## Tuesday, January 10, 2012

### Fourier–Motzkin elimination

Fourier–Motzkin elimination, FME method, is a mathematical algorithm for eliminating variables from a system of linear inequalities. It can look for both real and integer solutions. Its computational complexity is double-exponential.
Elimination (or ∃-elimination) of variables V from a system of relations (here, linear inequalities) consists in creating another system of the same kind, but without the variables V, such that both systems have the same solutions over the remaining variables.

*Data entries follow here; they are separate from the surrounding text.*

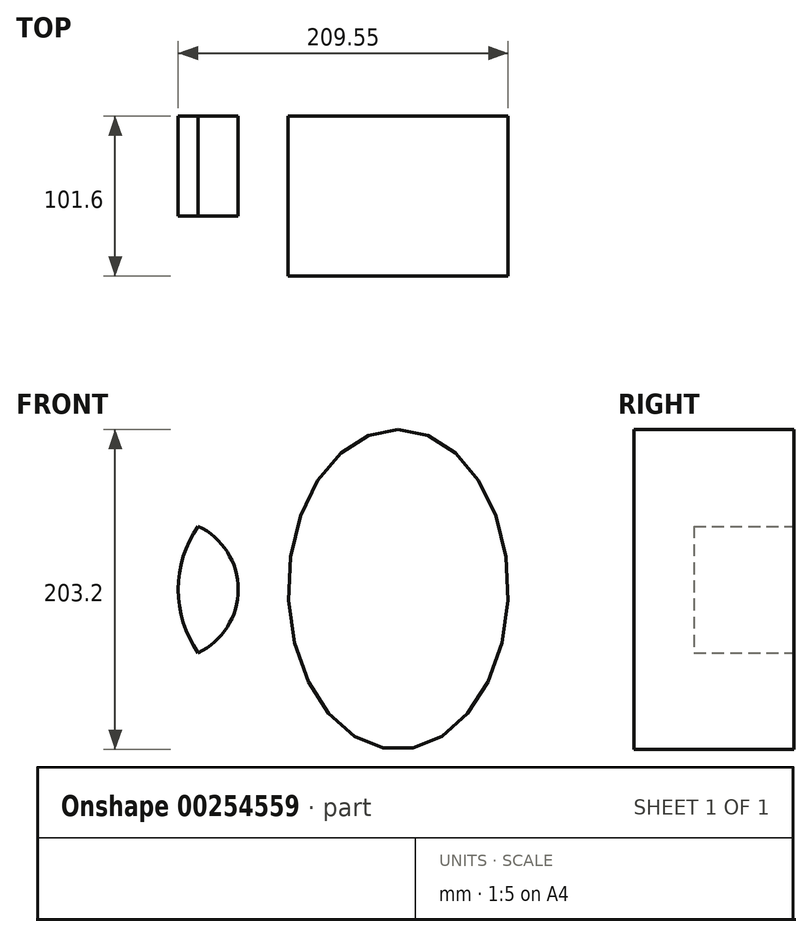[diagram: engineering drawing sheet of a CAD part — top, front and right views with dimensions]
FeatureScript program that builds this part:
annotation { "Feature Type Name" : "Feature", "Feature Type Description" : "" }
export const myFeature = defineFeature(function(context is Context, id is Id, definition is map)
    precondition{}
    {
        {
            var Q0;
            Q0=qCreatedBy(makeId("Front.planeOp"),FACE);
            var sketch = newSketch(context, id + "F0", { "sketchPlane" : qUnion([Q0])});
            skLineSegment(sketch, "E0", {"start": v(-76.2, 0) * mm, "end": v(0, 0) * mm});
            skCircle(sketch, "E1", {"center": v(-76.2, 0) * mm, "radius": 44.45 * mm});
            skCircle(sketch, "E2", {"center": v(0, 0) * mm, "radius": 69.85 * mm});
            skLineSegment(sketch, "E3", {"start": v(-69.85, 0) * mm, "end": v(-31.75, 0) * mm});
            skLineSegment(sketch, "E4", {"start": v(69.85, 0) * mm, "end": v(69.85, 101.6) * mm});
            skEllipse(sketch, "E5", {"center": v(69.85, 0) * mm, "majorRadius": 101.6 * mm, "minorRadius": 69.85 * mm, "majorAxis": v(0, 1)});
            skSolve(sketch);
        }
        {
            var Q0;
            {var subQ0=sQuery(id+"F0.wireOp",EDGE,"E2");var subQ1=sQuery(id+"F0.wireOp",EDGE,"E1");var subQ2=makeQuery(id+"F0.imprint","INTERSECT",VERTEX,{"disambiguationData":[OD(0.0)],"derivedFrom":[subQ1,subQ0]});Q0=makeQuery(id+"F0.imprint","IMPRINT",FACE,{"disambiguationData":[TD([[makeQuery(id+"F0.imprint","IMPRINT",EDGE,{"disambiguationData":[TD([[subQ2,-1.0]])],"derivedFrom":subQ1}),1.0]])]});}
            extrude(context, id + "F1", {"entities" : qUnion([Q0]), "depth" : 25.4 * mm});
        }
        {
            var Q0;
            {var subQ0=sQuery(id+"F0.wireOp",EDGE,"E3");Q0=makeQuery(id+"F0.imprint","IMPRINT",FACE,{"disambiguationData":[TD([[makeQuery(id+"F0.imprint","IMPRINT",EDGE,{"derivedFrom":subQ0}),1.0]])]});}
            var Q1;
            {var subQ0=sQuery(id+"F0.wireOp",EDGE,"E3");Q1=makeQuery(id+"F0.imprint","IMPRINT",FACE,{"disambiguationData":[TD([[makeQuery(id+"F0.imprint","IMPRINT",EDGE,{"derivedFrom":subQ0}),-1.0]])]});}
            var Q2;
            {var subQ3=sQuery(id+"F0.wireOp",EDGE,"E1");var subQ5=sQuery(id+"F0.wireOp",EDGE,"E2");var subQ6=makeQuery(id+"F0.imprint","INTERSECT",VERTEX,{"disambiguationData":[OD(1.0)],"derivedFrom":[subQ3,subQ5]});Q2=makeQuery(id+"F0.imprint","IMPRINT",FACE,{"disambiguationData":[TD([[makeQuery(id+"F0.imprint","IMPRINT",EDGE,{"disambiguationData":[TD([[subQ6,-1.0]])],"derivedFrom":subQ5}),1.0]])]});}
            var Q3;
            {var subQ3=sQuery(id+"F0.wireOp",EDGE,"E1");var subQ5=sQuery(id+"F0.wireOp",EDGE,"E2");var subQ6=makeQuery(id+"F0.imprint","INTERSECT",VERTEX,{"disambiguationData":[OD(0.0)],"derivedFrom":[subQ3,subQ5]});Q3=makeQuery(id+"F0.imprint","IMPRINT",FACE,{"disambiguationData":[TD([[makeQuery(id+"F0.imprint","IMPRINT",EDGE,{"disambiguationData":[TD([[subQ6,1.0]])],"derivedFrom":subQ5}),1.0]])]});}
            extrude(context, id + "F2", {"entities" : qUnion([Q0, Q1, Q2, Q3]), "operationType" : NewBodyOperationType.ADD, "depth" : 63.5 * mm});
        }
        {
            var Q0;
            {var subQ0=sQuery(id+"F0.wireOp",EDGE,"E2");var subQ1=makeQuery(id+"F0.imprint","INTERSECT",VERTEX,{"derivedFrom":[subQ0,sQuery(id+"F0.wireOp",EDGE,"E4")]});Q0=makeQuery(id+"F0.imprint","IMPRINT",FACE,{"disambiguationData":[TD([[makeQuery(id+"F0.imprint","IMPRINT",EDGE,{"disambiguationData":[TD([[subQ1,-1.0]])],"derivedFrom":subQ0}),1.0]])]});}
            var Q1;
            {var subQ0=sQuery(id+"F0.wireOp",EDGE,"E4");Q1=makeQuery(id+"F0.imprint","IMPRINT",FACE,{"disambiguationData":[TD([[makeQuery(id+"F0.imprint","IMPRINT",EDGE,{"derivedFrom":subQ0}),1.0]])]});}
            var Q2;
            {var subQ0=sQuery(id+"F0.wireOp",EDGE,"E4");Q2=makeQuery(id+"F0.imprint","IMPRINT",FACE,{"disambiguationData":[TD([[makeQuery(id+"F0.imprint","IMPRINT",EDGE,{"derivedFrom":subQ0}),-1.0]])]});}
            extrude(context, id + "F3", {"entities" : qUnion([Q0, Q1, Q2]), "operationType" : NewBodyOperationType.ADD, "depth" : 101.6 * mm});
        }
    });
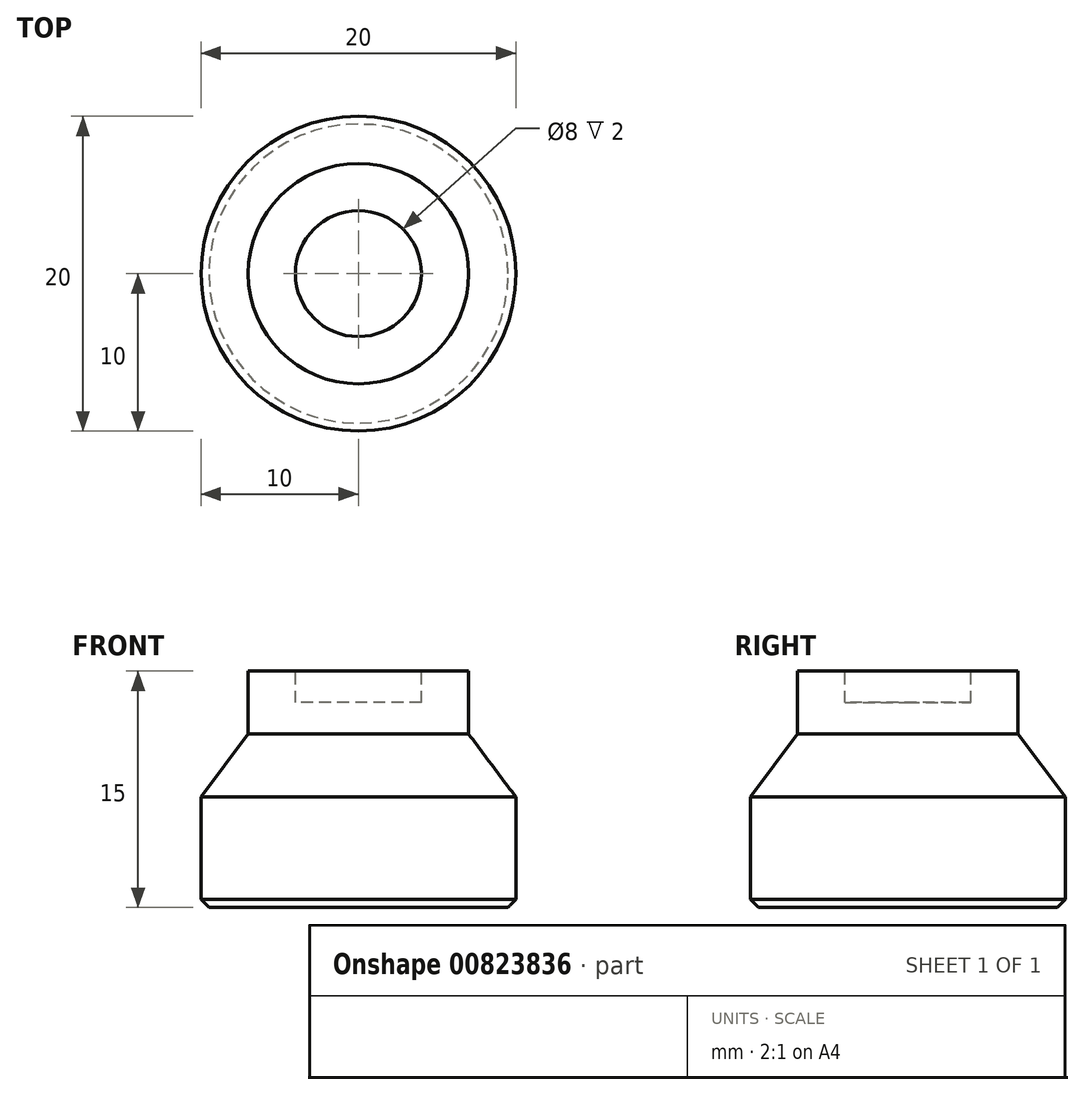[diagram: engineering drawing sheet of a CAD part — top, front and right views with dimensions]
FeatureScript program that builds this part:
annotation { "Feature Type Name" : "Feature", "Feature Type Description" : "" }
export const myFeature = defineFeature(function(context is Context, id is Id, definition is map)
    precondition{}
    {
        {
            var Q0;
            Q0=qCreatedBy(makeId("Front.planeOp"),FACE);
            var sketch = newSketch(context, id + "F0", { "sketchPlane" : qUnion([Q0])});
            skLineSegment(sketch, "E0", {"start": v(0, 0) * mm, "end": v(10, 0) * mm});
            skLineSegment(sketch, "E1", {"start": v(10, 0) * mm, "end": v(10, 7) * mm});
            skLineSegment(sketch, "E2", {"start": v(10, 7) * mm, "end": v(7, 11) * mm});
            skLineSegment(sketch, "E3", {"start": v(7, 11) * mm, "end": v(7, 15) * mm});
            skLineSegment(sketch, "E4", {"start": v(7, 15) * mm, "end": v(0, 15) * mm});
            skLineSegment(sketch, "E5", {"start": v(0, 15) * mm, "end": v(0, 0) * mm});
            skSolve(sketch);
        }
        {
            var Q0;
            Q0=makeQuery(id+"F0.imprint","IMPRINT",FACE,{"disambiguationData":[TD([[makeQuery(id+"F0.imprint","IMPRINT",EDGE,{"derivedFrom":sQuery(id+"F0.wireOp",EDGE,"E0")}),1.0]])]});
            var Q1;
            Q1=sQuery(id+"F0.wireOp",EDGE,"E5");
            revolve(context, id + "F1", {"surfaceOperationType" : NewSurfaceOperationType.NEW, "entities" : qUnion([Q0]), "axis" : qUnion([Q1]), "revolveType" : RevolveType.FULL});
        }
        {
            var Q0;
            Q0=makeQuery(id+"F1.opRevolve","SWEPT_FACE",FACE,{"disambiguationData":[OSD([sQuery(id+"F0.wireOp",EDGE,"E4")])]});
            var sketch = newSketch(context, id + "F2", { "sketchPlane" : qUnion([Q0])});
            skCircle(sketch, "E6", {"center": v(0, 0) * mm, "radius": 4 * mm});
            skSolve(sketch);
        }
        {
            var Q0;
            Q0=makeQuery(id+"F2.imprint","IMPRINT",FACE,{"disambiguationData":[TD([[makeQuery(id+"F2.imprint","IMPRINT",EDGE,{"derivedFrom":sQuery(id+"F2.wireOp",EDGE,"E6")}),1.0]])]});
            var Q1;
            Q1=sQuery(id+"F2.wireOp",EDGE,"E6");
            extrude(context, id + "F3", {"entities" : qUnion([Q0]), "operationType" : NewBodyOperationType.REMOVE, "surfaceEntities" : qUnion([Q1]), "oppositeDirection" : true, "depth" : 2 * mm, "offsetDistance" : 25 * mm});
        }
        {
            var Q0;
            Q0=makeQuery(id+"F1.opRevolve","SWEPT_EDGE",EDGE,{"disambiguationData":[OSD([sQuery(id+"F0.wireOp",EDGE,"E0"),sQuery(id+"F0.wireOp",EDGE,"E1")])]});
            chamfer(context, id + "F4", {"entities" : qUnion([Q0]), "width" : .5 * mm, "tangentPropagation" : true});
        }
    });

If one eliminates all variables from a system of linear inequalities, then one obtains a system of constant inequalities, which can be trivially decided to be true or false, such that this system has solutions (is true) if and only if the original system has solutions. As a consequence, elimination of all variables can be used to detect whether a system of inequalities has solutions or not.

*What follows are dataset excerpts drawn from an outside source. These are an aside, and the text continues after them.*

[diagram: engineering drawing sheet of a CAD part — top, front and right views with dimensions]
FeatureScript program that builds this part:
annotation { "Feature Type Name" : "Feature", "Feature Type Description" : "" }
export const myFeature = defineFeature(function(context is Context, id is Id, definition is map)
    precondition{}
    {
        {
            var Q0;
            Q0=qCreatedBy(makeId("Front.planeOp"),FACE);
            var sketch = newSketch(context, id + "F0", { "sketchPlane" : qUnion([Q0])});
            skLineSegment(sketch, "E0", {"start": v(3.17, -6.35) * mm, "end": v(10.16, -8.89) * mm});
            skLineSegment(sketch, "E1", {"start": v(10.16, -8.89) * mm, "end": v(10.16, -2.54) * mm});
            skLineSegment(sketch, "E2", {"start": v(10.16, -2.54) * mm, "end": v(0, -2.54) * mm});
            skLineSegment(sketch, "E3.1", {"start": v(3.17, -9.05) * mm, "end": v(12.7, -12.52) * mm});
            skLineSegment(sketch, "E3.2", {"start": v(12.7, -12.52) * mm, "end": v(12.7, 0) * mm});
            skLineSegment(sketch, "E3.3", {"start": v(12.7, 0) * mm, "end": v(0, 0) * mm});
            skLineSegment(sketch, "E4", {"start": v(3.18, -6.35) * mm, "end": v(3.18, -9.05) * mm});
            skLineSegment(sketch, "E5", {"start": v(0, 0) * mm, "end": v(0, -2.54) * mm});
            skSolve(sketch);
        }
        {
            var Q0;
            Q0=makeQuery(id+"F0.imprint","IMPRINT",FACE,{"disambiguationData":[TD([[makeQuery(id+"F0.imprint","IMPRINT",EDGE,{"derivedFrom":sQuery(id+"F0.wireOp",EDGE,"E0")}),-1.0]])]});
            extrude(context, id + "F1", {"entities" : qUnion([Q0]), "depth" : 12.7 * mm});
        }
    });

Let us consider a system S of n inequalities with r variables x1 to xr, with xr the variable to eliminate. The linear inequalities in the system can be grouped into three classes, depending on the sign (positive, negative or null) of the coefficient for xr:
• those that are equivalent to some inequalities of the form $x_r \geq \sum_{k=1}^{r-1} a_k x_k$; let us note these as $x_r \geq A_i(x_1, \dots, x_{r-1})$, for i ranging from 1 to nA where nA is the number of such inequalities;
• those that are equivalent to some inequalities of the form $x_r \leq \sum_{k=1}^{r-1} a_k x_k$; let us note these as $x_r \leq B_i(x_1, \dots, x_{r-1})$, for i ranging from 1 to nB where nB is the number of such inequalities;
• those in which xr plays no role, grouped into a single conjunction ϕ.
The original system is thus equivalent to $\max(A_1(x_1, \dots, x_{r-1}), \dots, A_{n_A}(x_1, \dots, x_{r-1})) \leq x_r \leq \min(B_1(x_1, \dots, x_{r-1}), \dots, B_{n_B}(x_1, \dots, x_{r-1})) \wedge \phi$.
Elimination consists in producing a system equivalent to $\exists x_r~S$. Obviously, this formula is equivalent to $\max(A_1(x_1, \dots, x_{r-1}), \dots, A_{n_A}(x_1, \dots, x_{r-1})) \leq \min(B_1(x_1, \dots, x_{r-1}), \dots, B_{n_B}(x_1, \dots, x_{r-1})) \wedge \phi$.
The inequality $\max(A_1(x_1, \dots, x_{r-1}), \dots, A_{n_A}(x_1, \dots, x_{r-1})) \leq \min(B_1(x_1, \dots, x_{r-1}), \dots, B_{n_B}(x_1, \dots, x_{r-1}))$ is equivalent to nAnB inequalities $A_i(x_1, \dots, x_{r-1}) \leq B_j(x_1, \dots, x_{r-1})$, for $1 \leq i \leq n_A$ and $1 \leq j \leq n_B$.
We have therefore transformed the original system into another system where xr is eliminated. Note that the output system has (n − nA − nB) + nAnB inequalities. In particular, ifnA = nB = n / 2, then the number of output inequalities is n2 / 4.
The operation is named after Joseph Fourier and Theodore Motzkin.